Theorem: Suppose that the result type $T$ does not contain a base unit $b_1$ (or, equivalently, this base type occurs only with the overal exponent 0, as $b_1^0$ ). If we multiply all variables of type $b_1$ by a fixed numerical constant $K$ , the final result of the expression does not change.

For example, suppose that we want to compute the center of mass $x_c$ of two objects in 2D, using the following expression:

$\begin{equation*} \frac{m_1 x_1 + m_2 x_2}{m_1 + m_2} \end{equation*}$

Here $m_1, m_2$ are the masses of the objects in $kg$ , and $x_1, x_2$ are their distances in $m$ (meters) from some reference point.
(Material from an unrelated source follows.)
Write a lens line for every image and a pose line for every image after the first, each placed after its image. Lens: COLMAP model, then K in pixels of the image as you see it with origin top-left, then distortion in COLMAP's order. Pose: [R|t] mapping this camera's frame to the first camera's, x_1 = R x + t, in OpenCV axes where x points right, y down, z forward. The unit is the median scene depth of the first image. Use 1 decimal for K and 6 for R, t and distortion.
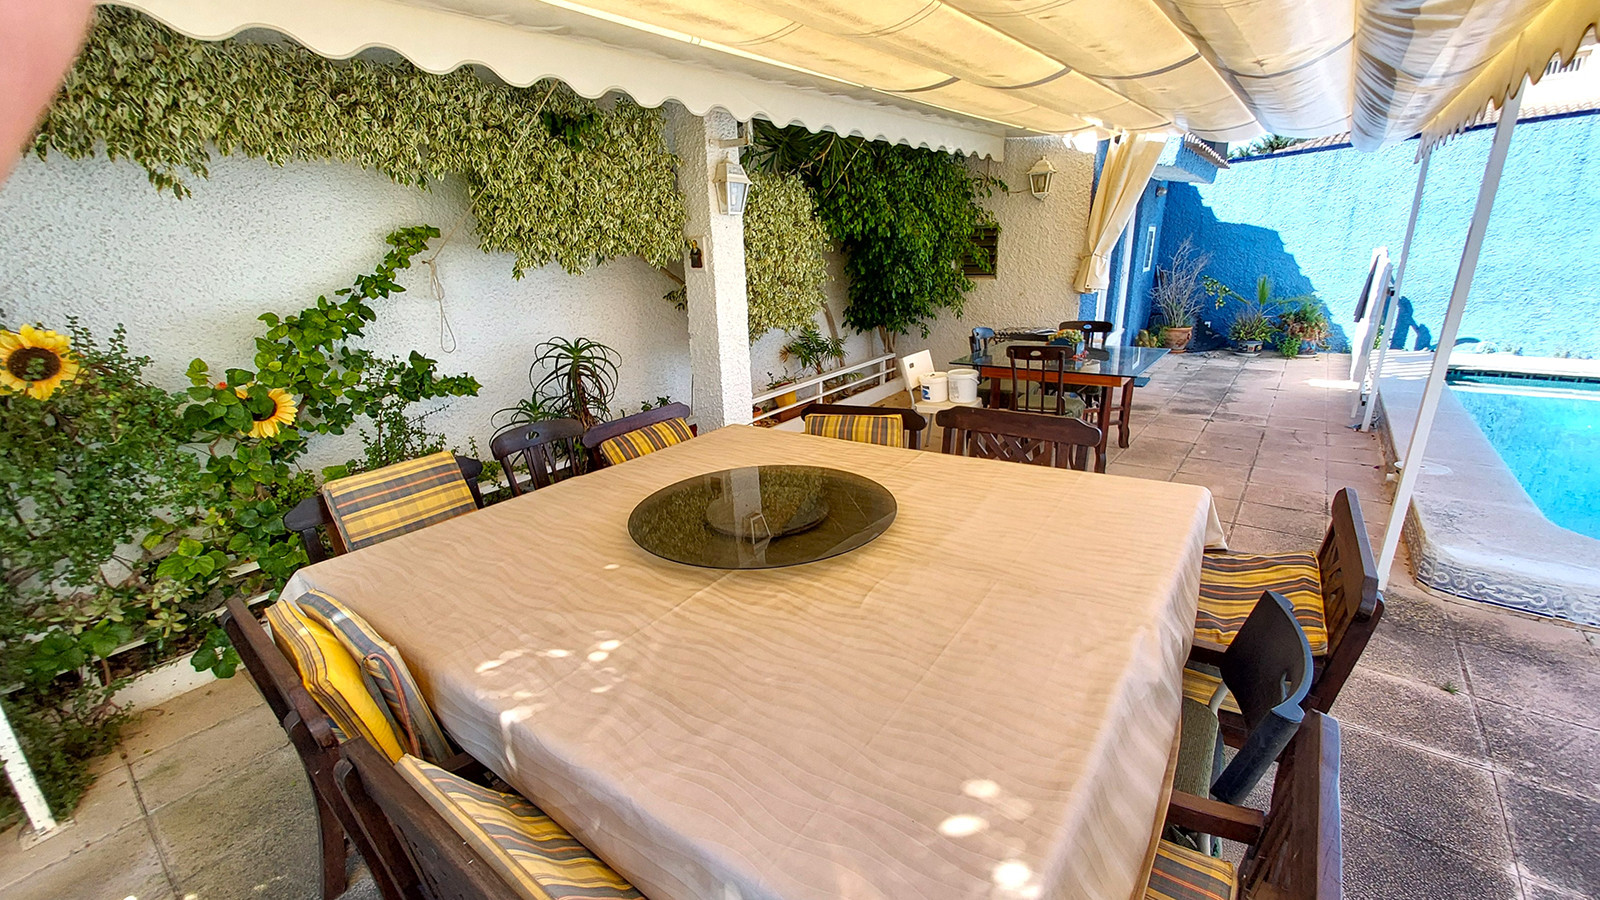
lens RADIAL K [[640.8, 0, 796.0], [0, 640.8, 450.0], [0, 0, 1]] dist [0.001266, -0.002349]
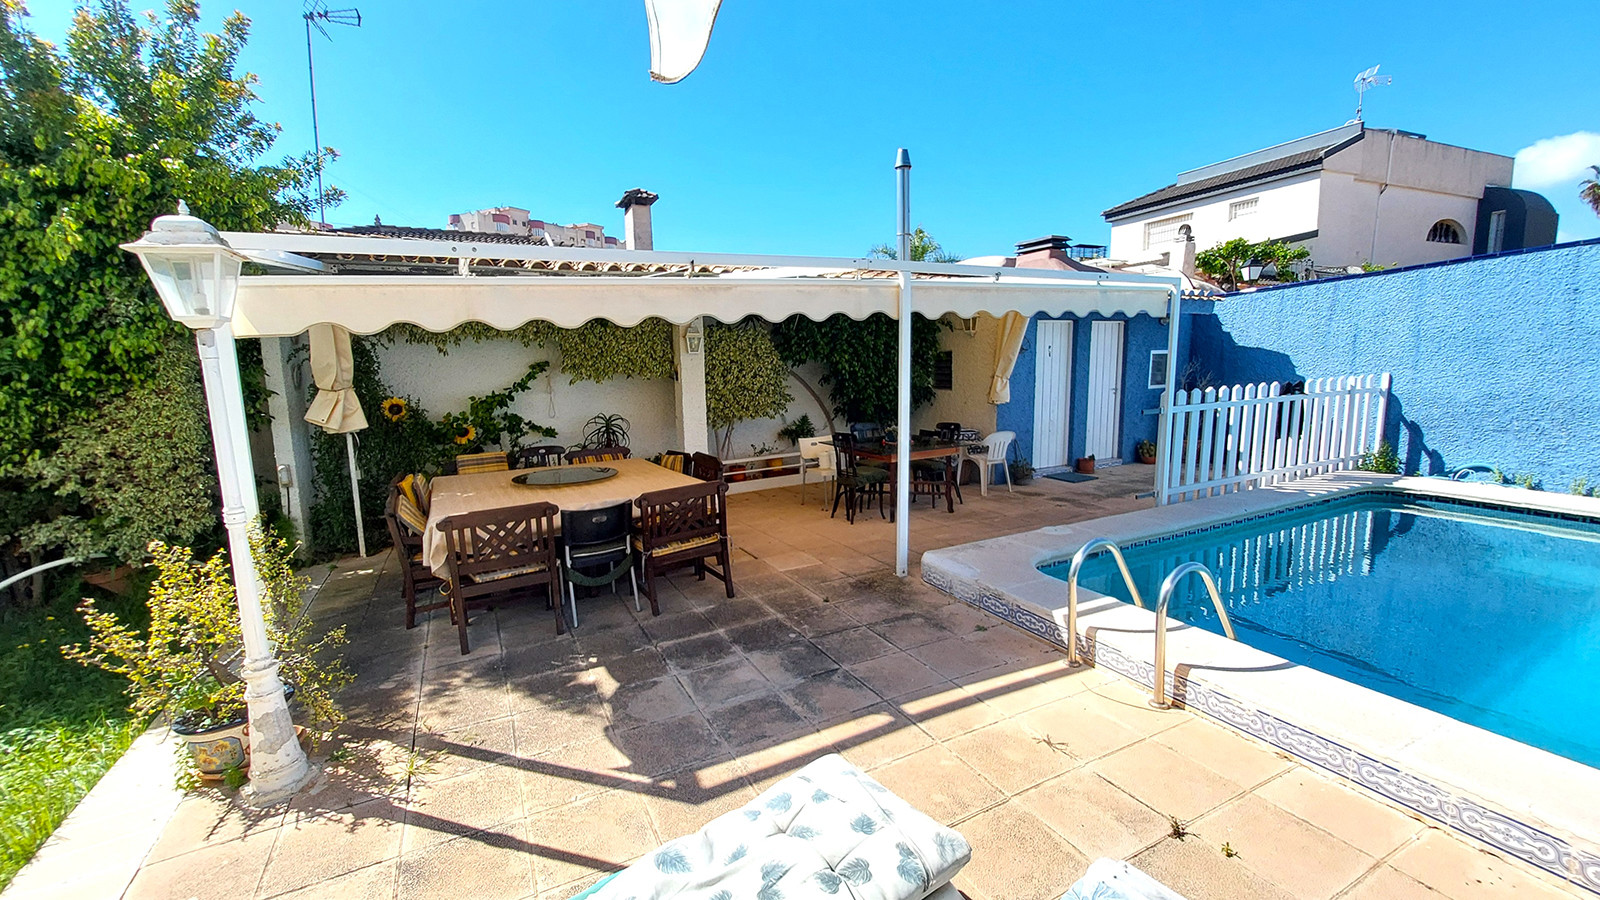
lens RADIAL K [[640.8, 0, 798.6], [0, 640.8, 450.0], [0, 0, 1]] dist [0.001266, -0.002349]
pose [[0.906926, 0.069007, -0.415600, 0.595684], [-0.130868, 0.983837, -0.122223, 0.057629], [0.400449, 0.165236, 0.901298, -0.310793]]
Because the final result has type $m$ , by the above theorem, we can multiply $m_1$ and $m_2$ by, e.g., $42$ ; the value

$\begin{equation*} \frac{(42 m_1) x_1 + (42 m_2) x_2}{(42 m_1) + (42 m_2)} \end{equation*}$

is the same as the previous value. As another example, suppose we estimate a gravity $g$ on Moon by measuring a free fall from height $h_1$ , then compute the time needed for a free fall from another height $h_2$ , computing $t_2$ as

$\begin{equation*} \sqrt{ \frac{2 h_2}{\frac{2 h_1}{t_1^2}}} \end{equation*}$

The result type of this expression is $s$ (seconds). Therefore, if we multiply both $h_1$ and $h_2$ by a constant, say 100, the value of this expression does not change.
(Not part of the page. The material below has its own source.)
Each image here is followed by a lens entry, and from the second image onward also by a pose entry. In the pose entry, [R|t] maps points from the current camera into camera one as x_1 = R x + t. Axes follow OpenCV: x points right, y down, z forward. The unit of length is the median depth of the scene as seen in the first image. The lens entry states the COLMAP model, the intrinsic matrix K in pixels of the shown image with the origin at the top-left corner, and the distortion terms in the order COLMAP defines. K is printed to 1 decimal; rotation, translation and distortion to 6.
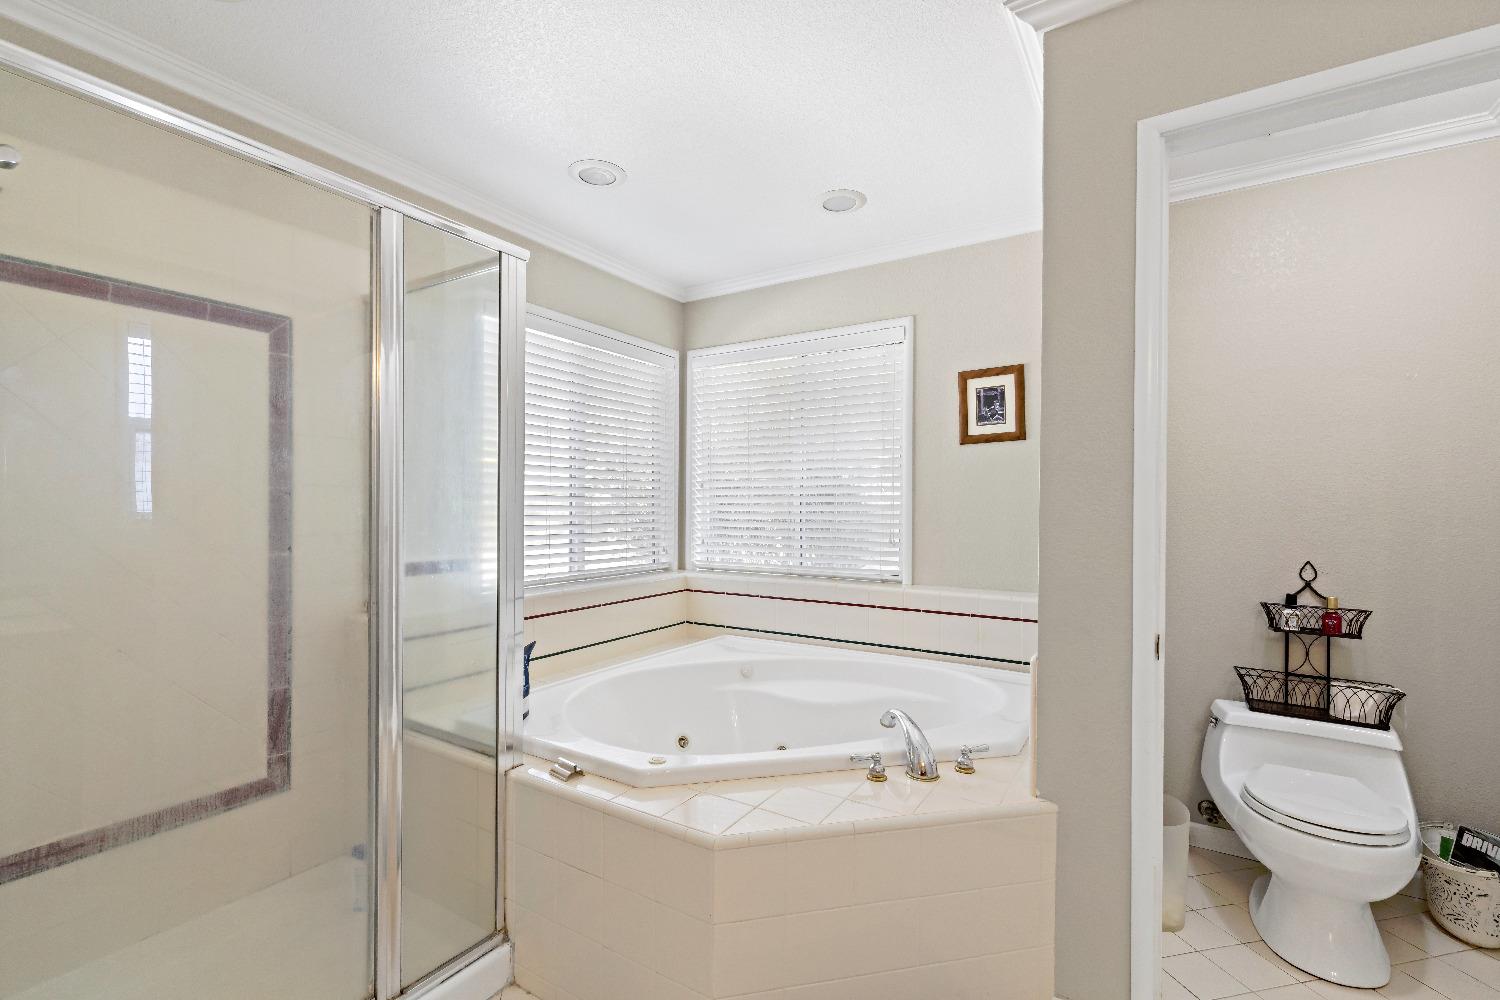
lens RADIAL K [[650.4, 0, 751.6], [0, 650.4, 507.7], [0, 0, 1]] dist [0.000657, 0.000038]
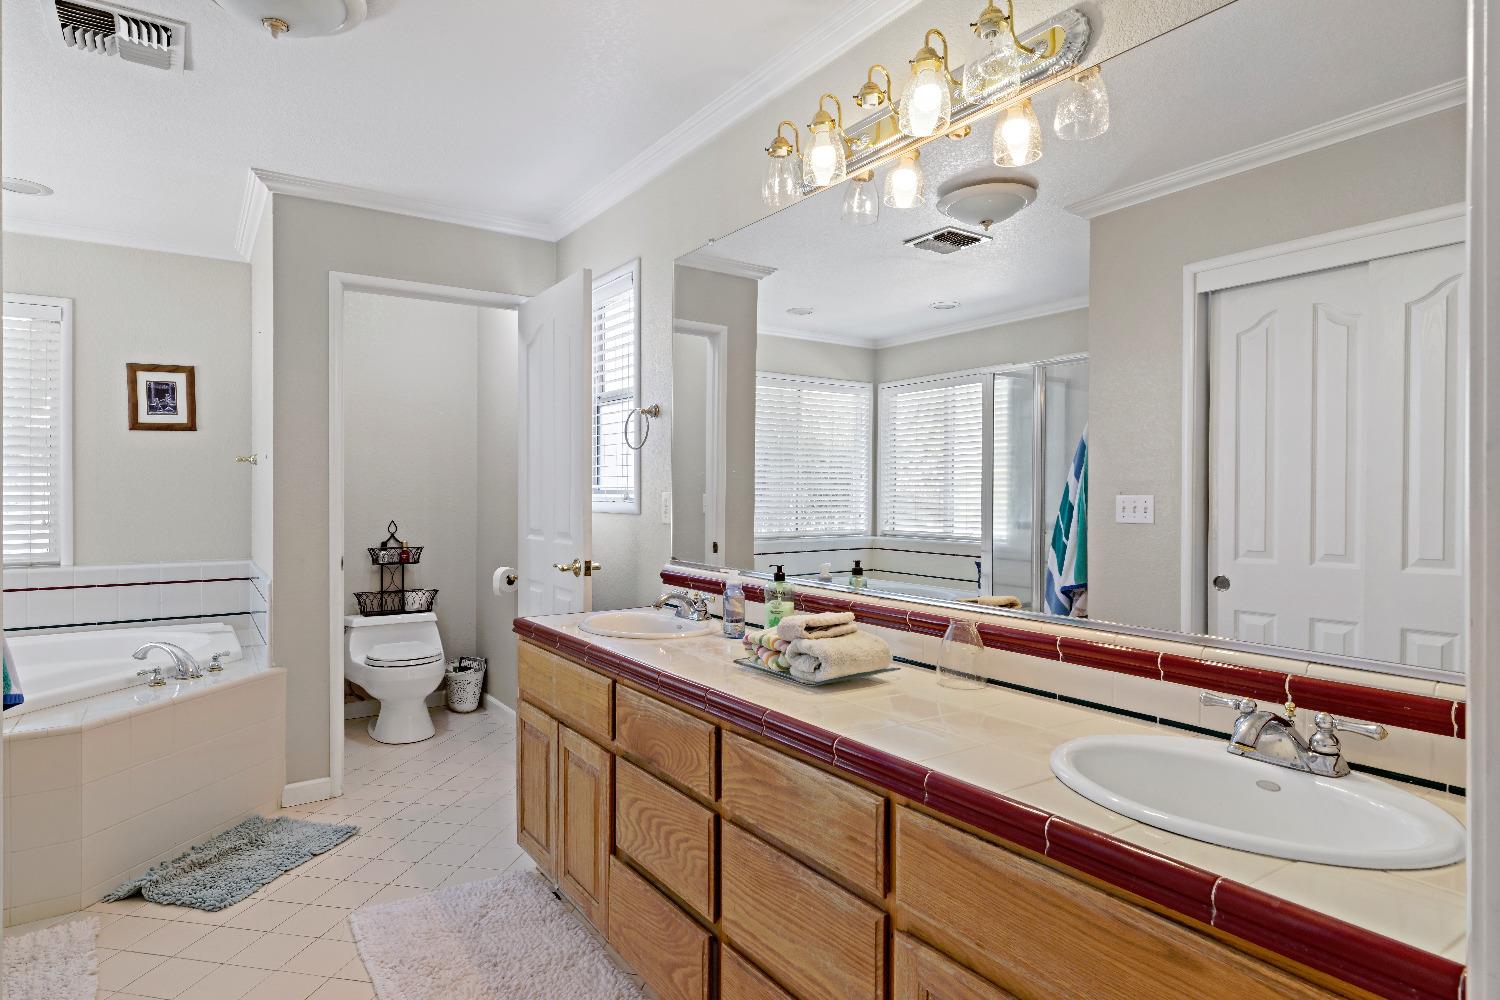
lens RADIAL K [[850.9, 0, 750.8], [0, 850.9, 499.7], [0, 0, 1]] dist [0.000131, -0.000185]
pose [[0.397620, -0.012377, 0.917467, -0.735166], [0.003279, 0.999922, 0.012068, 0.006997], [-0.917544, -0.001790, 0.397630, -0.663936]]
Let us re-state the theorem by introducing a little more notation. If $e$ is an expression (which may contain variables $y_1,\ldots,y_n$ and possibly some other variables), and $v_1,\ldots,v_n$ are expressions, let

$\begin{equation*} e(y_1\mapsto v_1,\ldots,y_n \mapsto v_n) \end{equation*}$

denote the result of replacing in $e$ in $y_1$ with expression $v_1$ , and so on, with $y_n$ replaced by $v_n$ . The theorem above then says that, under the stated assumptions, for every constant $K$ and all variables $y_1,\ldots,y_n$ whose type exponent $b_1$ in $e$ is zero, the following equality holds for all values of all variables (including $y_1,\ldots,y_n$ but also variables other than $y_1,\ldots,y_n$ ):

$\begin{equation*} e(y_1\mapsto v_1,\ldots,y_n \mapsto v_n) = e(y_1\mapsto K \cdot v_1,\ldots,y_n \mapsto K \cdot v_n) \end{equation*}$

Prove the above theorem.

Note: We assume that neither $e(y_1\mapsto v_1,\ldots,y_n \mapsto v_n)$ nor $e(y_1\mapsto K \cdot v_1,\ldots,y_n \mapsto K \cdot v_n)$ divide by zero or take square roots of negative numbers. You do not need to worry about such errors in this problem.

Hint: You may need to prove a more general theorem and derive the desired theorem as a consequence.